The Birinchi Mai district court on February 20 said Matraimov will remain in pretrial detention for at least two months.
Matraimov’s lawyer, Madina Niyazova, said she would appeal the ruling.
Kyrgyzstan’s State Committee for National Security (UKMK) said Matraimov was rearrested on February 18 due to an ongoing probe launched into money laundering.
The move came days after hundreds rallied in the Kyrgyz capital, protesting a Bishkek court ruling last week that ordered a mitigated sentence and no jail time for Matraimov.
Matraimov, who was placed on the U.S. Magnitsky sanctions list for his involvement in the illegal funneling of hundreds of millions of dollars abroad, was fined just over $3,000 after pleading guilty to corruption charges.
The court said on February 11 that Matraimov had paid back around $24 million that disappeared through corruption schemes that he oversaw.
In June 2019, an investigation by RFE/RL, the Organized Crime and Corruption Reporting Project, and Kloop implicated Matraimov in a corruption scheme involving the transfer of hundreds of millions of dollars out of Kyrgyzstan by Chinese-born Uyghur businessman Aierken Saimaiti, who was subsequently assassinated in Istanbul in November 2019.
On February 15, a day after the protests, the UKMK said the criminal case against Matraimov would resume if allegations are confirmed that he has numerous properties in Turkey, the United Arab Emirates, Ukraine, and Russia.
The estimated $700 million scheme involved a company controlled by Matraimov bribing officials to skirt customs fees and regulations, as well as engaging in money laundering, “allowing for maximum profits,” the U.S. Treasury Department said.

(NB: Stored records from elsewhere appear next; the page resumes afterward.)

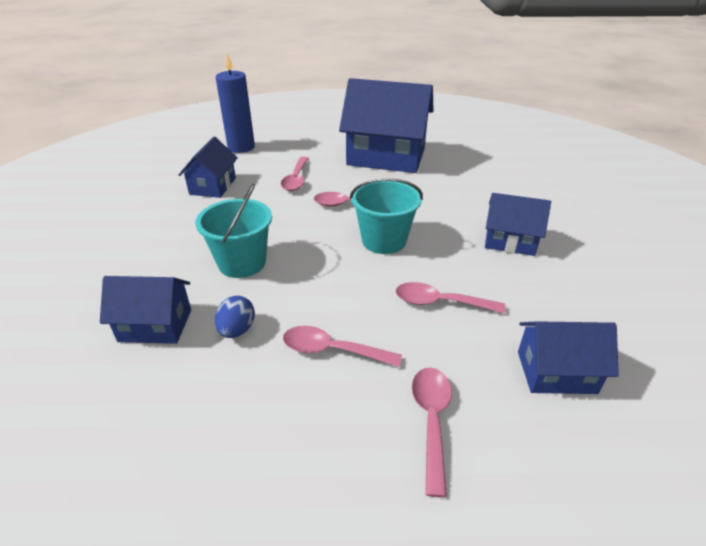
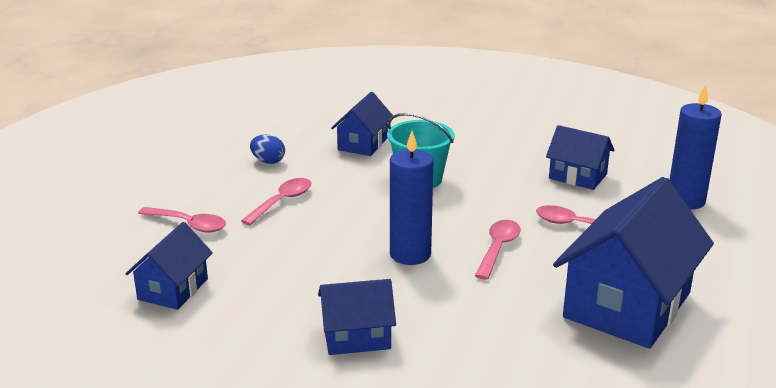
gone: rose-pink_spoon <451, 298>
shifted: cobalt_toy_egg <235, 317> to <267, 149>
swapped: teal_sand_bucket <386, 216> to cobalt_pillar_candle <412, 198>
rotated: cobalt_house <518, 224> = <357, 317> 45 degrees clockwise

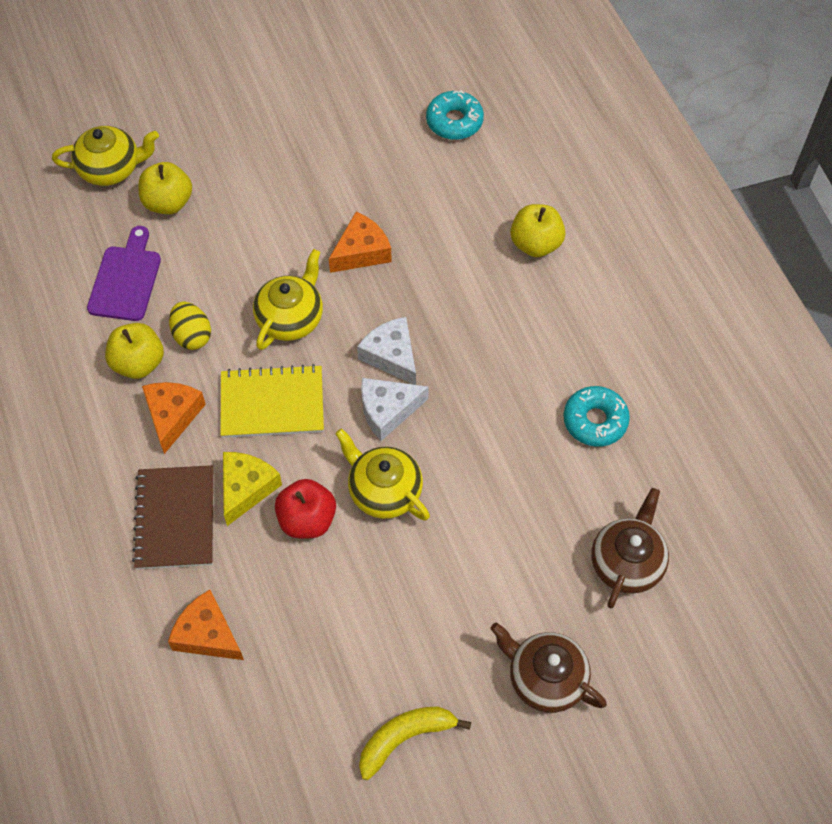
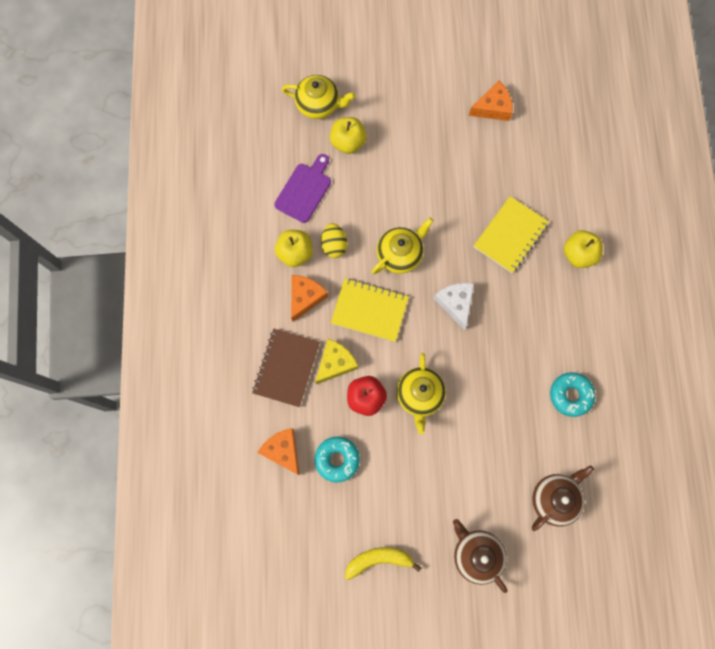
gone: pure_white_piece_of_cheese <395, 409>
new: yellow_notepad <511, 234>
shifted: orange_piece_of_cheese <360, 242> to <491, 101>; teal_donut <455, 115> to <337, 459>
rotated: yellow_china_teapot <382, 474> = <421, 393> 150 degrees counterclockwise

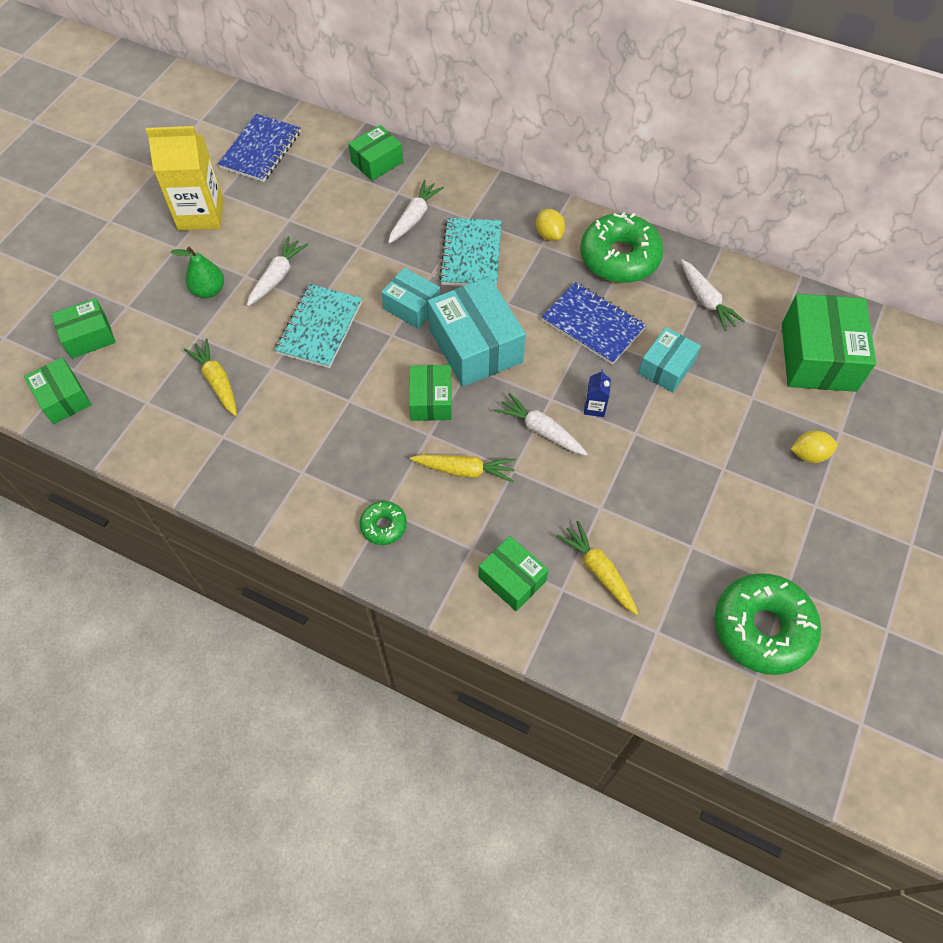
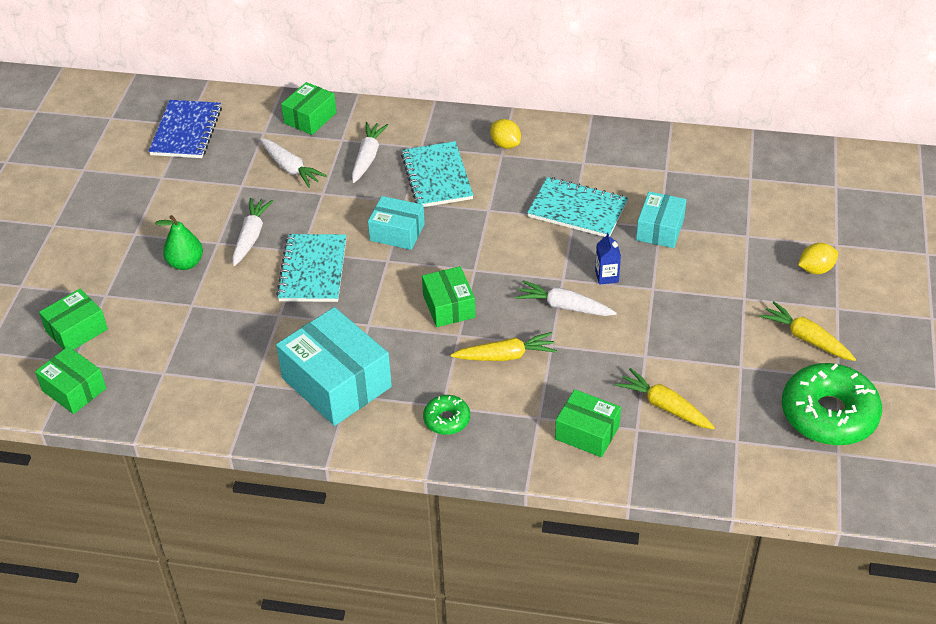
gone: yellow_carton <184, 178>; leaf-green_donut <622, 247>; leaf-green_box <829, 343>
shifted: yellow_carrot <210, 377> to <807, 331>; teal_box <477, 332> to <334, 366>; pure_white_carrot <713, 295> to <293, 163>
repainted: cobalt_notepad <594, 323> to teal_notepad <577, 207>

Recent reports said that the 49-year-old Matraimov had changed his last name to Ismailov, and that his wife, Uulkan Turgunova, had changed her family name to Sulaimanova in a move seen as an attempt to evade the U.S.- imposed sanctions.
Last month, Damira Azimbaeva, a spokesperson for Kyrgyzstan’s state registration service, confirmed to RFE/RL that both Matraimov and his wife had changed their surnames.
There have been no official statements from lawyers for Matraimov’s family to explain the name change.